基金This work was supported by National Natural Science Foundation of China (Nos. 51372265 and 21175060), the Natural Science Foundation of Jiangsu Province, China (No. BK20140392), the Open Foundation of State Key Laboratory of Materials-Oriented Chemical Engineering of Nanjing University of Technology (2014, KL14-12), the Postdoctoral Research Foundation of Jiangsu Province, China (No. 1401058B), and the Science and Technology Project of Suzhou, China (Nos~ ZXG201428 and ZXG201401)~
文摘Temperature measurement in biology and medical diagnostics, along with sensitive temperature probing in living cells, is of great importance; however, it still faces significant challenges. Metal nanoclusters (NCs) with attractive luminescent properties may be promising candidates to overcome such challenges.
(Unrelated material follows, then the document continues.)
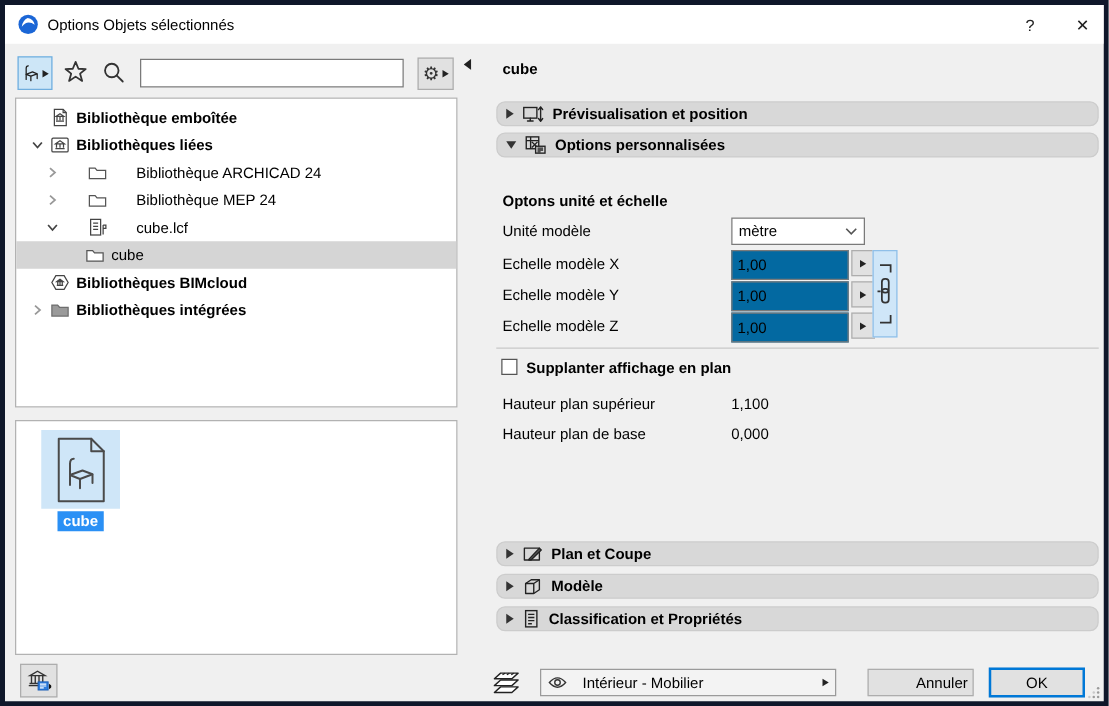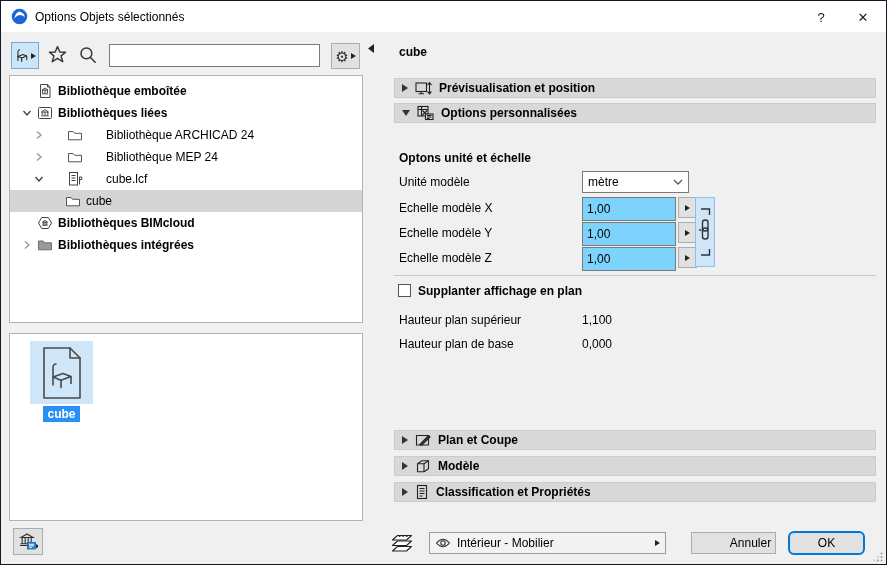"Options Objets sélectionnés" .window { border: 1px solid #0f172a -> 4px solid #0f172a }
Here, a novel one-step synthetic method is presented to prepare highly fluorescent copper NCs (CuNCs) in ambient conditions by using glutathione (GSH) as both the reducing agent and the protective layer preventing the aggregation of the as-formed NCs. The resultant CuNCs, with an average diameter of 2.3 nm, contain 1-3 atoms and exhibit red fluorescence (A^m = 610 nm) with high quantum yields (QYs, up to 5.0%). Interestingly, the fluorescence signal of the CuNCs is reversibly responsive to the environmental temperature in the range of 15-80 ℃. Furthermore, as the CuNCs exhibit good biocompatibility, they can pervade the MC3T3-E1 cells and enable measurements over the physiological temperature range of 15-45 ℃ with the use of the confocal fluorescence imaging method. In view of the facile synthesis method and attractive fluorescence properties, the as-prepared CuNCs may be used as photoluminescence thermometers and biosensors.